Loading Data from Unity Catalog Into a Databricks Notebook
Problem
You want to load data in the Unity Catalog into your Databricks Notebook.
Solution
Via Spark/Databricks SQL
-- loading
SELECT * FROM csv.`/Volumes/my_catalog/my_schema/my_volume/data.csv`;
-- listing
LIST '/Volumes/my_catalog/my_schema/my_volume/'
Via dbutils
df = spark.read.format('csv').load(
'/databricks-datasets/Rdatasets/data-001/csv/ggplot2/diamonds.csv',
header=True,
inferSchema=True
)
dbutils.data.summarize(df)
Python
os.listdir('/Volumes/my_catalog/my_schema/my_volume/path/to/directory')
or via Pandas
df = pd.read_csv('/Volumes/my_catalog/my_schema/my_volume/data.csv')
or pip install
-ing a python package placed inside Unity Catalog
%pip install /Volumes/my_catalog/my_schema/my_volume/my_library.whl
R
df <- read.df("/databricks-datasets/Rdatasets/data-001/csv/ggplot2/diamonds.csv", source = "csv", header="true", inferSchema = "true")

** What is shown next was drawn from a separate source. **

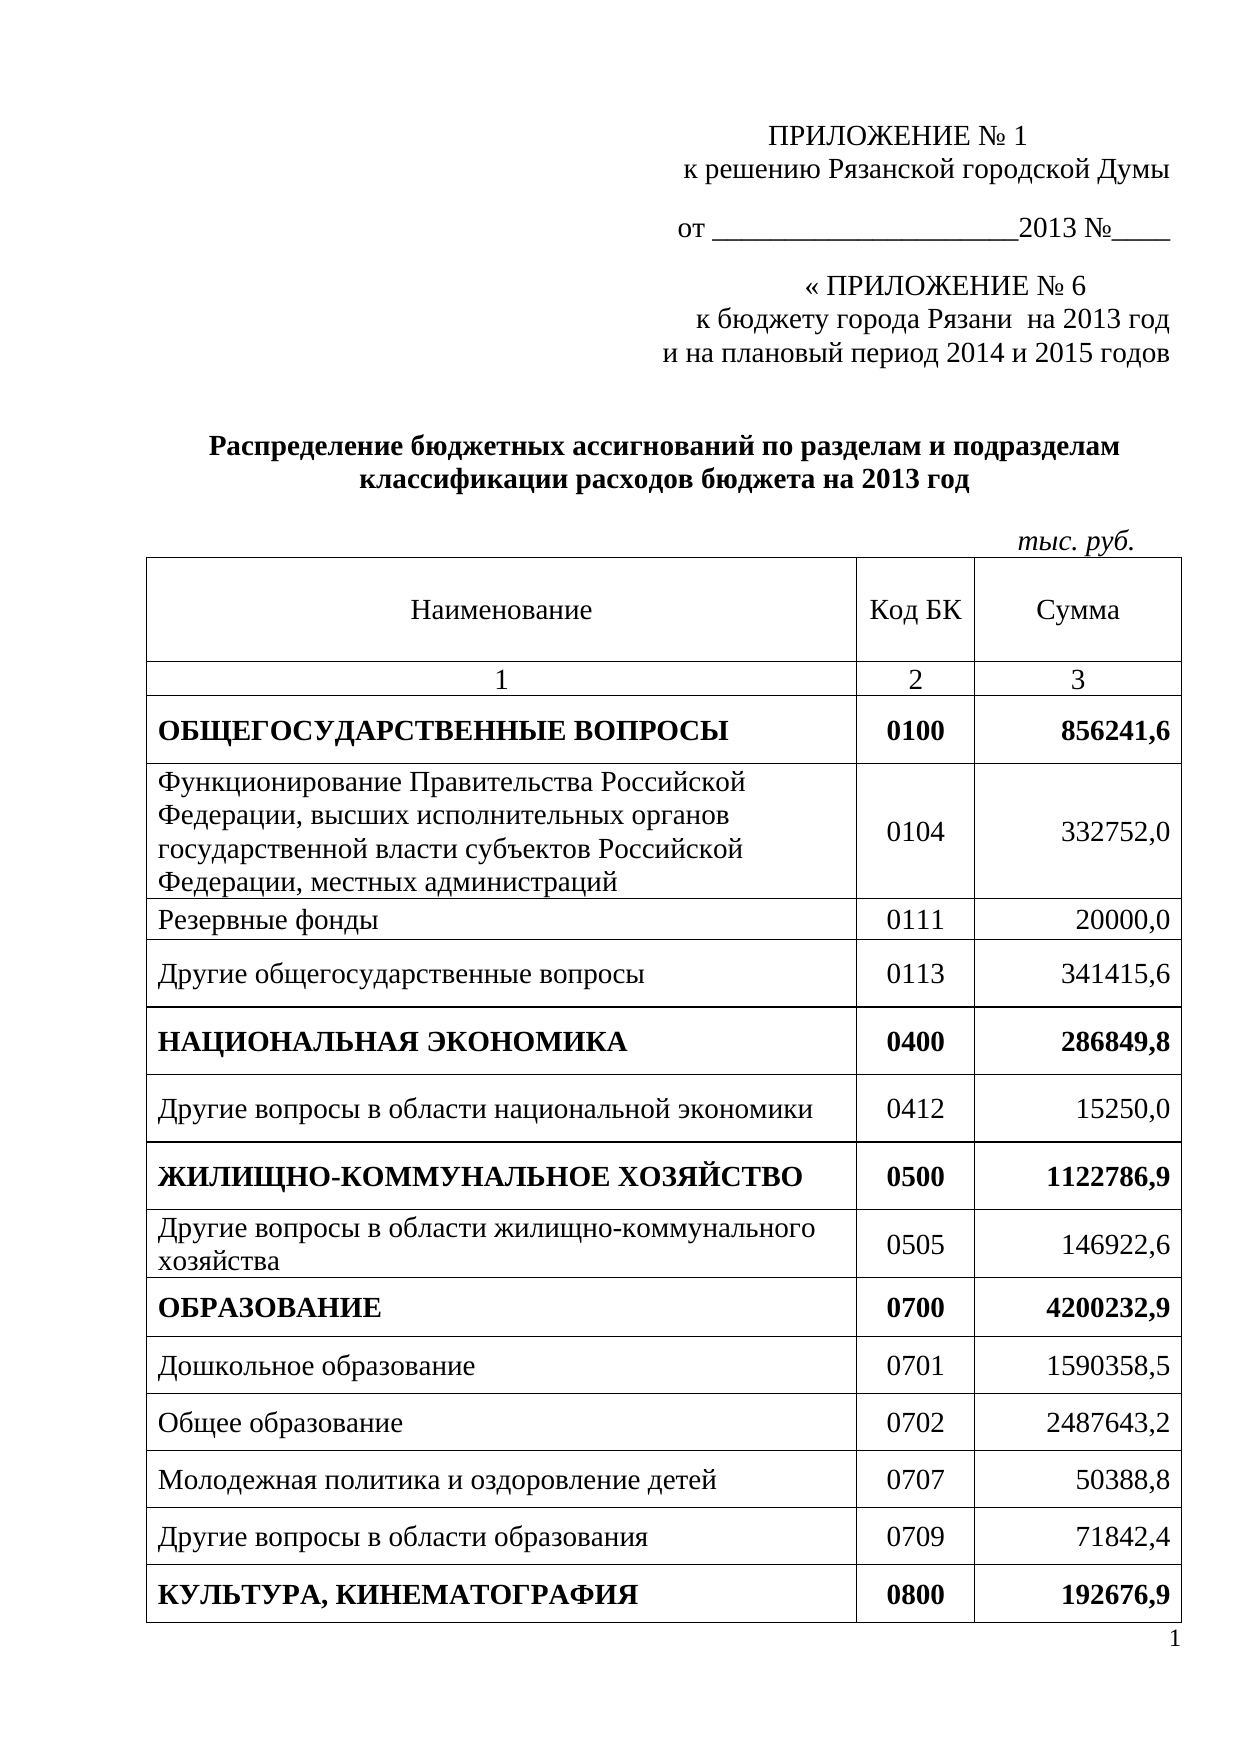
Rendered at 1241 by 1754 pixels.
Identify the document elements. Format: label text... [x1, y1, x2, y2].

dbutils.data.summarize(df)
Scala
val df = spark.read.format("csv")
.option("inferSchema", "true")
.option("header", "true")
.load("/databricks-datasets/Rdatasets/data-001/csv/ggplot2/diamonds.csv")
dbutils.data.summarize(df)
Discussion
In general, external data should be placed in the Unity Catalog Volumes. See the discussion in recipe "Saving Results from a Databricks Notebook to a File" for more information about Unity Catalog.